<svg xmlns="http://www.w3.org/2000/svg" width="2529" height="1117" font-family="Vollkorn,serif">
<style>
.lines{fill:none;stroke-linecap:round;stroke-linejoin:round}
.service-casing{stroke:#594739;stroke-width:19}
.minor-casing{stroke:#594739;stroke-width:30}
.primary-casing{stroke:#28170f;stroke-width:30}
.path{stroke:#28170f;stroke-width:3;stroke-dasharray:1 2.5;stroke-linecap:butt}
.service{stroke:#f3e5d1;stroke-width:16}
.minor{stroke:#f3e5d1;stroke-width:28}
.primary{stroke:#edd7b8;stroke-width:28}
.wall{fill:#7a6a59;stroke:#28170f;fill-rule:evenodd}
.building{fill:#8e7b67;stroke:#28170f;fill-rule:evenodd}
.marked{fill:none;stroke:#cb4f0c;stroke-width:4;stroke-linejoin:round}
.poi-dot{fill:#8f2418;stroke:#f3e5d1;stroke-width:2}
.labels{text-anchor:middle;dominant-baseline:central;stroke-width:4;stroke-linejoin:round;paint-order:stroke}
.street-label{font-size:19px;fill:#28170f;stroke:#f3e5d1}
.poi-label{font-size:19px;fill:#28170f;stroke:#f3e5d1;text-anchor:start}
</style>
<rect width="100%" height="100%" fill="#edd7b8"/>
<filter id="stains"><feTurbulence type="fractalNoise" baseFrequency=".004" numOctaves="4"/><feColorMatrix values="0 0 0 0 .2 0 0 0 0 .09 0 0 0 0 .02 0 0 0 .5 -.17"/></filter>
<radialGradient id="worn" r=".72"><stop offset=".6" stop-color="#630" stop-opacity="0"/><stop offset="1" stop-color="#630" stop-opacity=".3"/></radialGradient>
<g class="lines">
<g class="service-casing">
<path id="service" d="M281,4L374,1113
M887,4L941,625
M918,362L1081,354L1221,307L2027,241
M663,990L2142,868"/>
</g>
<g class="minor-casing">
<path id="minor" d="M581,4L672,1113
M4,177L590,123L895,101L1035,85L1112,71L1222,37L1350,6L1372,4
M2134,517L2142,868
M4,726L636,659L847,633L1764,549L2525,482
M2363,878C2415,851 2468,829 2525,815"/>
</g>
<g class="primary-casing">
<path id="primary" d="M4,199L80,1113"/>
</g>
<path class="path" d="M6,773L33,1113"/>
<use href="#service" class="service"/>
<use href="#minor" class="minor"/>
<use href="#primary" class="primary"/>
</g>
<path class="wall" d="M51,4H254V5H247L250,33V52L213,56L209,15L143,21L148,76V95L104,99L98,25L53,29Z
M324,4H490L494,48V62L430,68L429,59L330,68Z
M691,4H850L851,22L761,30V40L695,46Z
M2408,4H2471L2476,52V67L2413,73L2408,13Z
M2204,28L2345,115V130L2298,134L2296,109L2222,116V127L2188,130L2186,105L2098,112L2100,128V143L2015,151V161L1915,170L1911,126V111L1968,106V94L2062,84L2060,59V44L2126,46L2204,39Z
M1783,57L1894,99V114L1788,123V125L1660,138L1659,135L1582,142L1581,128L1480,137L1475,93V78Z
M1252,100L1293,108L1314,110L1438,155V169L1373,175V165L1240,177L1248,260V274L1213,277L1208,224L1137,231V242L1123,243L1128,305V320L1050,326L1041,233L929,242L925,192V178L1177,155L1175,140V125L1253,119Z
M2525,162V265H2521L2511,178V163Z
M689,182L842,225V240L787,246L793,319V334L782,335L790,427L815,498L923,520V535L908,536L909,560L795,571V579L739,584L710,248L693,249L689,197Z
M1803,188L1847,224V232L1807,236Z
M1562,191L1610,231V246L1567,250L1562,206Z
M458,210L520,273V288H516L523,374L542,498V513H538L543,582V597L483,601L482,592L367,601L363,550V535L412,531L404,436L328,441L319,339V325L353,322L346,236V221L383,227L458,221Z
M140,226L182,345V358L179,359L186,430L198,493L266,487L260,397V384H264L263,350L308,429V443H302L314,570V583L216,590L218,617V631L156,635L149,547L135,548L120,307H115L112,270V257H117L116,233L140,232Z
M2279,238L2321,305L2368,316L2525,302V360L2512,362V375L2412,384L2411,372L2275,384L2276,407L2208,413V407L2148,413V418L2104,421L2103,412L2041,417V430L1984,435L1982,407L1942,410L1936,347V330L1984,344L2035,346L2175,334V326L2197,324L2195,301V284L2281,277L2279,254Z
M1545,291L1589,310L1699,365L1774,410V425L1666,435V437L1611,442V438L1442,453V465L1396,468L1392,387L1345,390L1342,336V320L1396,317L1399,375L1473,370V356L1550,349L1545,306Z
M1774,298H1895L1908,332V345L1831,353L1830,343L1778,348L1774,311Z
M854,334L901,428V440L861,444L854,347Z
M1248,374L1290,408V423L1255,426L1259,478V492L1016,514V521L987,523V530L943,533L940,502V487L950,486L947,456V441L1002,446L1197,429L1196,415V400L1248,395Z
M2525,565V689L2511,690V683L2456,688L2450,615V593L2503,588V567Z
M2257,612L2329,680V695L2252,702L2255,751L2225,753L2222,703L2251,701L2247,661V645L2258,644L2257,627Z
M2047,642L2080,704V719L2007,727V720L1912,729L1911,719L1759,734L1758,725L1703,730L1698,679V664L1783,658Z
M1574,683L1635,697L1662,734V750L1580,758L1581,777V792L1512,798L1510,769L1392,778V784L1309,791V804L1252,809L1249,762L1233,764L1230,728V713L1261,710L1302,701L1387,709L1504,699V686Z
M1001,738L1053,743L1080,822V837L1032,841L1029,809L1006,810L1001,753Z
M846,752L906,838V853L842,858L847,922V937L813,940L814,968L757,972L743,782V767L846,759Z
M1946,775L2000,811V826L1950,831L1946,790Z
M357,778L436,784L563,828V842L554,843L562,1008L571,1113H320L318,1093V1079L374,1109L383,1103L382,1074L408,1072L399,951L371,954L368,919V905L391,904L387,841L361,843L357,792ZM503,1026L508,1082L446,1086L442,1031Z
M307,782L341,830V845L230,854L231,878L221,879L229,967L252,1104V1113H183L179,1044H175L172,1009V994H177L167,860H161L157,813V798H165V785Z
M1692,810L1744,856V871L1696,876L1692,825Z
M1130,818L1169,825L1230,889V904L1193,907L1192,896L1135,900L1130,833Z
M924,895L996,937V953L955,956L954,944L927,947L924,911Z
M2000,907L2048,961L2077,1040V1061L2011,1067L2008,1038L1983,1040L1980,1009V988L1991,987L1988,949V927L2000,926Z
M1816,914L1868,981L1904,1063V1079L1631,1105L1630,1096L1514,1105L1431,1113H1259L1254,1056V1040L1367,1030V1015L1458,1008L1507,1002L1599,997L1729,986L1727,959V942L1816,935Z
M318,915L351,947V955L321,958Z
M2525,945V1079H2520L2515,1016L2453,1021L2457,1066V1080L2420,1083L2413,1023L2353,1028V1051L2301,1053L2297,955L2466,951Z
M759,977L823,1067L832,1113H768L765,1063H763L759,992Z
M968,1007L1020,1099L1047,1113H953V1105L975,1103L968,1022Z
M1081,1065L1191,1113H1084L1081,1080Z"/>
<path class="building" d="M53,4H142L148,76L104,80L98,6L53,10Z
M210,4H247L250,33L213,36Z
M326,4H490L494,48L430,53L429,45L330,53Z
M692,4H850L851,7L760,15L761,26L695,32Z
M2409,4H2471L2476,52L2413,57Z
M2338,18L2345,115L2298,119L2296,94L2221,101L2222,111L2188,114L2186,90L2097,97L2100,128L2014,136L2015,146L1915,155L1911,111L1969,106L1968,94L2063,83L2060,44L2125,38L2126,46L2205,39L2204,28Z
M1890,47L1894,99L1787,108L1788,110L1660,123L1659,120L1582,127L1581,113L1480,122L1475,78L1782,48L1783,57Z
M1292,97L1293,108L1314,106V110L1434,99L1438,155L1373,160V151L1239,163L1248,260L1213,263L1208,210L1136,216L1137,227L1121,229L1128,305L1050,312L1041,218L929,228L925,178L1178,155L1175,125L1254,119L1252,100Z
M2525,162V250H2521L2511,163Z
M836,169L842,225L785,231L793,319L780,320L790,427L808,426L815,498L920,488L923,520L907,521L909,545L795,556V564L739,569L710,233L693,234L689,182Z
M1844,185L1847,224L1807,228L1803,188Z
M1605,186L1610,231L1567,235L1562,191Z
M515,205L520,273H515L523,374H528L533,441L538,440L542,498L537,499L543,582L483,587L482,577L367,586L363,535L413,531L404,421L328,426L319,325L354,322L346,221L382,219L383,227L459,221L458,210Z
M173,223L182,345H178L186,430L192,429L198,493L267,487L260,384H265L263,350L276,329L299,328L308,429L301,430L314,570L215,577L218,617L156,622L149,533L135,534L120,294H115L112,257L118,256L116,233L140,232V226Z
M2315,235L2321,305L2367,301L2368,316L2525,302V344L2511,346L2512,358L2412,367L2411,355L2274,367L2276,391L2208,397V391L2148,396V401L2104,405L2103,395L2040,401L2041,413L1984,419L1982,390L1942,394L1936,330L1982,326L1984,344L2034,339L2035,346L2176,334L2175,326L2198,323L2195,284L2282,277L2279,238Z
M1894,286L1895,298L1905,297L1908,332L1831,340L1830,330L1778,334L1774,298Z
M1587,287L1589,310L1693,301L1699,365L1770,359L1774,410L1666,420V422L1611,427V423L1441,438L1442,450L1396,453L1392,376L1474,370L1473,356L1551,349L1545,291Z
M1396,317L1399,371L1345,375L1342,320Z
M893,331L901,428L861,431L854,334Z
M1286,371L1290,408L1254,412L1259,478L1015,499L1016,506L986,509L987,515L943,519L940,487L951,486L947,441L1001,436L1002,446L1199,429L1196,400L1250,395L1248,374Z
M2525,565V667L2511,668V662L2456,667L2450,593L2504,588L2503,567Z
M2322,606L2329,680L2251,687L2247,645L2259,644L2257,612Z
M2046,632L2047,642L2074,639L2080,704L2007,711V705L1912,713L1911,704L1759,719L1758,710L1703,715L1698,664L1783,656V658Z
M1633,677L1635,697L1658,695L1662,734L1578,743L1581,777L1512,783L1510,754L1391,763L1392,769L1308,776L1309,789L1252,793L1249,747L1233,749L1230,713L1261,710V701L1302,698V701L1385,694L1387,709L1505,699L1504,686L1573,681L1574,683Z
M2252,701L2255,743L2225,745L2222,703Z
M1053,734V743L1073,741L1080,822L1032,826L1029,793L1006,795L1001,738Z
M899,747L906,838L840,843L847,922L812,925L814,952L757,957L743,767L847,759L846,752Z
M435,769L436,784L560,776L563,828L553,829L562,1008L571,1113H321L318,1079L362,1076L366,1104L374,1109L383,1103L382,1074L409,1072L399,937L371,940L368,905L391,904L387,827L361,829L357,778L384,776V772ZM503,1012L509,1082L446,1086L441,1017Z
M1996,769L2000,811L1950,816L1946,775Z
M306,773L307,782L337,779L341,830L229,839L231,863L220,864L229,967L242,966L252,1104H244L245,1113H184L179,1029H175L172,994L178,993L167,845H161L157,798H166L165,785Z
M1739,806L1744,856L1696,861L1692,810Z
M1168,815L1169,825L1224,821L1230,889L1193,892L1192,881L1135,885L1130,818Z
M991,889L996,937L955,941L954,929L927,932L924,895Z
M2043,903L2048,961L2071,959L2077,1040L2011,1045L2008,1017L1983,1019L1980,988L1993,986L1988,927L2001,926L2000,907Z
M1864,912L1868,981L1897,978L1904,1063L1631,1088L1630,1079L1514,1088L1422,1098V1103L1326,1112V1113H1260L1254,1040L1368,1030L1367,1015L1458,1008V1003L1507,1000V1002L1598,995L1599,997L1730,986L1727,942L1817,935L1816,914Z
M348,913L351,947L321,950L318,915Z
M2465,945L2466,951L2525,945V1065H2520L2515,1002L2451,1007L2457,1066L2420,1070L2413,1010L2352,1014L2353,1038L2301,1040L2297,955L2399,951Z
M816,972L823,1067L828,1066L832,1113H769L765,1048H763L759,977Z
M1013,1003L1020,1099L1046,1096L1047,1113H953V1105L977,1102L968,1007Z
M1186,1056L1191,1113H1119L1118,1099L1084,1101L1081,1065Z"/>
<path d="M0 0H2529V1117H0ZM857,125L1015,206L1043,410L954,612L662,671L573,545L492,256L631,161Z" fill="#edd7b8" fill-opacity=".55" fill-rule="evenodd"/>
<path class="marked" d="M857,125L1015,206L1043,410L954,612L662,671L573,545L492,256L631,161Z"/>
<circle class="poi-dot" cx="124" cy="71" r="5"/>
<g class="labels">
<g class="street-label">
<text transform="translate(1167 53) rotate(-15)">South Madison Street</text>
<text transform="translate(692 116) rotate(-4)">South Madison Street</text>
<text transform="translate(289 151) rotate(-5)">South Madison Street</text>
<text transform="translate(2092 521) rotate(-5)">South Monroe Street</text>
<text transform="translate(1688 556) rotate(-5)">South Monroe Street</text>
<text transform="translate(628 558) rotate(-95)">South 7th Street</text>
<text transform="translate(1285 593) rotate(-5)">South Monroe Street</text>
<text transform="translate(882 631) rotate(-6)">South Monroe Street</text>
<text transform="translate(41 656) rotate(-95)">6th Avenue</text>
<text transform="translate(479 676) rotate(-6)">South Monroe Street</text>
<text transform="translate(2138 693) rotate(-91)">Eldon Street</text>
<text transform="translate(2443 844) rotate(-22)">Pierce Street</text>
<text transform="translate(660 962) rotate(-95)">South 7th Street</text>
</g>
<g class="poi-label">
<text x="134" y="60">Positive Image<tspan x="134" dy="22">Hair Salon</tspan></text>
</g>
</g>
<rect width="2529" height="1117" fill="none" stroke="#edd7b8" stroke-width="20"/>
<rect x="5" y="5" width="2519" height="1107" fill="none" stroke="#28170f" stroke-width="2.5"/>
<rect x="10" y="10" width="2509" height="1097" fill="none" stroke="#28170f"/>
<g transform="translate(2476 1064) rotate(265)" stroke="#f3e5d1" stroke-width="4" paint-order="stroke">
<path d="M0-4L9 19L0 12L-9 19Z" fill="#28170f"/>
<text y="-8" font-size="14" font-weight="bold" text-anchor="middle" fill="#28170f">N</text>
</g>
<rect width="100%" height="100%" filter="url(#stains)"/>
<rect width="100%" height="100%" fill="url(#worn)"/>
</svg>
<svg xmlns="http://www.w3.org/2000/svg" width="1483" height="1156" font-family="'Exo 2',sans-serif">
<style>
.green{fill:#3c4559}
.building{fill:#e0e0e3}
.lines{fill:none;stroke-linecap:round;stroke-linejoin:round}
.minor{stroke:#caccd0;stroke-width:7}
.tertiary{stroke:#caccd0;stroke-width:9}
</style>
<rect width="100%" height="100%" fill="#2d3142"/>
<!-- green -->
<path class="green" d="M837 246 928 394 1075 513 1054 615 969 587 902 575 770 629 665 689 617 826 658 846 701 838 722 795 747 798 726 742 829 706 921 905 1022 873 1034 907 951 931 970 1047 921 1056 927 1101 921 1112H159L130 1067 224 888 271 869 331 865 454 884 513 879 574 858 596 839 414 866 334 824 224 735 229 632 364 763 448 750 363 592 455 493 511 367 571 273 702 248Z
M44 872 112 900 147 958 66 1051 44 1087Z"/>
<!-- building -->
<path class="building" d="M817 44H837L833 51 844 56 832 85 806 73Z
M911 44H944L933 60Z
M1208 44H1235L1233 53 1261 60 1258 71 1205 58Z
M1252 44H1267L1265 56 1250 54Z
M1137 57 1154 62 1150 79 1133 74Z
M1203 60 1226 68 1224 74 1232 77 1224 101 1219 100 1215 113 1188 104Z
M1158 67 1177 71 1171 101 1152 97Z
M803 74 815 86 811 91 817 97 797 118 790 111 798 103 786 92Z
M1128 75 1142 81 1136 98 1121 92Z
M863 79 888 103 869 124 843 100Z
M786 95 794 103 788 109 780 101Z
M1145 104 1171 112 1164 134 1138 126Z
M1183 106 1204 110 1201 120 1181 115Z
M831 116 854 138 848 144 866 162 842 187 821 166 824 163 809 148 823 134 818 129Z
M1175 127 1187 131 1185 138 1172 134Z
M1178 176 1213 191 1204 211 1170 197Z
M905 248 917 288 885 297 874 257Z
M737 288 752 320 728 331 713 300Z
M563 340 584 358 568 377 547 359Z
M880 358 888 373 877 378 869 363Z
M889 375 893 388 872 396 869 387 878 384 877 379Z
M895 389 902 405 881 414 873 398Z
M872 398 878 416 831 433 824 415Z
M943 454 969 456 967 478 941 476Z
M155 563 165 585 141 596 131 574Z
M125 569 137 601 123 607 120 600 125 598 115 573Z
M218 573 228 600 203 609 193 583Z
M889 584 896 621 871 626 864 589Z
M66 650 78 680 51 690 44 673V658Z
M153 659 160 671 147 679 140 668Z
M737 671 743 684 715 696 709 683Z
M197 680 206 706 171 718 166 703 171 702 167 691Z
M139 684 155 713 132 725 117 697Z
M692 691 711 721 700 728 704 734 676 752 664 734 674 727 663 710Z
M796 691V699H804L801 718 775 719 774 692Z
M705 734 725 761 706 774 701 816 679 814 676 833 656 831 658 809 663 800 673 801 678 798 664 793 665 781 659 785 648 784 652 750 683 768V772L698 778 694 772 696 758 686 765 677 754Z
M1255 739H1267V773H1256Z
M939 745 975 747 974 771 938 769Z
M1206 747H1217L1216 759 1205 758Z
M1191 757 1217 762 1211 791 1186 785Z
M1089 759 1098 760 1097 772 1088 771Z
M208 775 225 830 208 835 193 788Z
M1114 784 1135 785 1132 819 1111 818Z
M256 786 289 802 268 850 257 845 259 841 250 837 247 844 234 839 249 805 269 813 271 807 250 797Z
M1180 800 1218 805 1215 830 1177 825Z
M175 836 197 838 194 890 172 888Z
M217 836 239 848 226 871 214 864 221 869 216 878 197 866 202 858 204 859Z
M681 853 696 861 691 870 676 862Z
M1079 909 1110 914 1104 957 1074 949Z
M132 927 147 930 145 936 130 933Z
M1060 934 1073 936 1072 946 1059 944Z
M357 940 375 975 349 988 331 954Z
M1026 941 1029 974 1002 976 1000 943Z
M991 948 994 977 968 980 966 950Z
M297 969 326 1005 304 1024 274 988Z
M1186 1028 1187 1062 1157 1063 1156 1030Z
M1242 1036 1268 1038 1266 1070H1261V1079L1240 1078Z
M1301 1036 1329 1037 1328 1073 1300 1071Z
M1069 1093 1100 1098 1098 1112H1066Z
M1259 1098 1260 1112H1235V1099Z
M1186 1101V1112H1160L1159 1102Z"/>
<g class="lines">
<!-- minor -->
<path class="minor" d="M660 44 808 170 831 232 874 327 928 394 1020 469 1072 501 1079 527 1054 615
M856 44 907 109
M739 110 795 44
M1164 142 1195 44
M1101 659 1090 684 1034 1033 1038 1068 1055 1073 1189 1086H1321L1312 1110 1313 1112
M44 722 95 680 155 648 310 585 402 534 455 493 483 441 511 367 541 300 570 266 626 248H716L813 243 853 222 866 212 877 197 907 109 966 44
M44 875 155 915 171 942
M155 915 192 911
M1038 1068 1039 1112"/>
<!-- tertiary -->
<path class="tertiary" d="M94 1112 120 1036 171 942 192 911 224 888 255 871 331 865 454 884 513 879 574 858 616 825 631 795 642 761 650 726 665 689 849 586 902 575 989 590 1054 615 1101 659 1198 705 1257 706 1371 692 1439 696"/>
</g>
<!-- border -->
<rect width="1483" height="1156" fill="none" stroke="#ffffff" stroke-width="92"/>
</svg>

══════

Your goal - In the listing above, find the line containing "M1208 44H1235L1233 53" and the line containing "M563 340 584 358 568 377 547 359Z", then quote both, plus every line between them, exactly as written.

Answer box -
M1208 44H1235L1233 53 1261 60 1258 71 1205 58Z
M1252 44H1267L1265 56 1250 54Z
M1137 57 1154 62 1150 79 1133 74Z
M1203 60 1226 68 1224 74 1232 77 1224 101 1219 100 1215 113 1188 104Z
M1158 67 1177 71 1171 101 1152 97Z
M803 74 815 86 811 91 817 97 797 118 790 111 798 103 786 92Z
M1128 75 1142 81 1136 98 1121 92Z
M863 79 888 103 869 124 843 100Z
M786 95 794 103 788 109 780 101Z
M1145 104 1171 112 1164 134 1138 126Z
M1183 106 1204 110 1201 120 1181 115Z
M831 116 854 138 848 144 866 162 842 187 821 166 824 163 809 148 823 134 818 129Z
M1175 127 1187 131 1185 138 1172 134Z
M1178 176 1213 191 1204 211 1170 197Z
M905 248 917 288 885 297 874 257Z
M737 288 752 320 728 331 713 300Z
M563 340 584 358 568 377 547 359Z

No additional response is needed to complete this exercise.